Born in Charleston, South Carolina, in 1881, Lynah transferred from Clemson University to graduate from Cornell University, where he was a member of the Quill and Dagger society and Sigma Phi and graduated in 1905. He played for both coach John Heisman and Pop Warner. Joe Guyon is the only other known player who can make a similar claim. Lynah was an end for Heisman's 1900 and 1901 Clemson teams, and he was captain and quarterback for Warner's 1904 Cornell team.

==Career==
After graduation, Lynah worked for DuPont for fifteen years, becoming a plant manager during World War I. He went on to work at General Motors from 1922 to 1929, serving as director of purchasing and manufacturing staff.

==Cornell athletics==
An active alumnus of Cornell University, he was involved in many alumni committees, was chairman of a committee for the development of the College of Engineering and was a member of the College of Engineering Council.

He succeeded graduate manager of athletics Romeyn Berry as the first director of athletics at Cornell University from 1935 to 1943. While serving as athletic director, Lynah led the movement to establish an athletic conference in the eastern United States. His efforts led to the creation of the Eastern Intercollegiate Athletics agency, which became the modern ECAC. Lynah was succeeded at Cornell by Robert Kane. He was one of the inaugural members of the Cornell University Athletic Hall of Fame.

==After Cornell==
Lynah left his position at Cornell on indefinite leave to serve as assistant director of the ammunition and light ordnance division of the National Defense Advisory Committee in Washington.
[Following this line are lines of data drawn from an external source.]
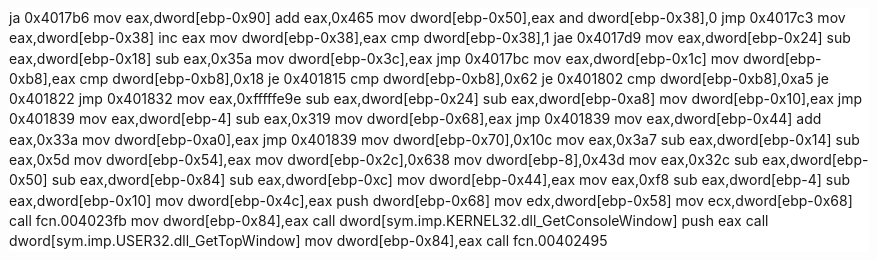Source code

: ja 0x4017b6
mov eax,dword[ebp-0x90]
add eax,0x465
mov dword[ebp-0x50],eax
and dword[ebp-0x38],0
jmp 0x4017c3
mov eax,dword[ebp-0x38]
inc eax
mov dword[ebp-0x38],eax
cmp dword[ebp-0x38],1
jae 0x4017d9
mov eax,dword[ebp-0x24]
sub eax,dword[ebp-0x18]
sub eax,0x35a
mov dword[ebp-0x3c],eax
jmp 0x4017bc
mov eax,dword[ebp-0x1c]
mov dword[ebp-0xb8],eax
cmp dword[ebp-0xb8],0x18
je 0x401815
cmp dword[ebp-0xb8],0x62
je 0x401802
cmp dword[ebp-0xb8],0xa5
je 0x401822
jmp 0x401832
mov eax,0xfffffe9e
sub eax,dword[ebp-0x24]
sub eax,dword[ebp-0xa8]
mov dword[ebp-0x10],eax
jmp 0x401839
mov eax,dword[ebp-4]
sub eax,0x319
mov dword[ebp-0x68],eax
jmp 0x401839
mov eax,dword[ebp-0x44]
add eax,0x33a
mov dword[ebp-0xa0],eax
jmp 0x401839
mov dword[ebp-0x70],0x10c
mov eax,0x3a7
sub eax,dword[ebp-0x14]
sub eax,0x5d
mov dword[ebp-0x54],eax
mov dword[ebp-0x2c],0x638
mov dword[ebp-8],0x43d
mov eax,0x32c
sub eax,dword[ebp-0x50]
sub eax,dword[ebp-0x84]
sub eax,dword[ebp-0xc]
mov dword[ebp-0x44],eax
mov eax,0xf8
sub eax,dword[ebp-4]
sub eax,dword[ebp-0x10]
mov dword[ebp-0x4c],eax
push dword[ebp-0x68]
mov edx,dword[ebp-0x58]
mov ecx,dword[ebp-0x68]
call fcn.004023fb
mov dword[ebp-0x84],eax
call dword[sym.imp.KERNEL32.dll_GetConsoleWindow]
push eax
call dword[sym.imp.USER32.dll_GetTopWindow]
mov dword[ebp-0x84],eax
call fcn.00402495

[similar_1_ref]: /report/main@8601bf5bd8d1c19a69bc0adc1e7c08b1
[similar_2_ref]: /report/main@8bd41b732eefb1ee271fb434070dd021
[similar_3_ref]: /report/section..text@f40e41234bc244856083b8839ad797e1
[similar_4_ref]: /report/main@f40e41234bc244856083b8839ad797e1
[similar_5_ref]: /report/main@46f6c2adf1fd4d1453ed312ca79dd9bf
[virustotal_ref]: https://www.virustotal.com/gui/file/5d44fc96ec059e83cbab5efb708e5e9e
He was also a member of the American Association for the Advancement of Science, American Academy of Political and Social Science, and American Society of Mechanical Engineers.

He chaired the NCAA committee on recruitment beginning in 1944.

==Death and legacy==
Lynah died in South Carolina on February 24, 1956.

The ECAC created the James Lynah Distinguished Achievement Award in 1957 to recognize outstanding athletic administrators. Previous winners include Asa Bushnell (1959), Thomas J. Hamilton (1976) and Robert Kane (1977).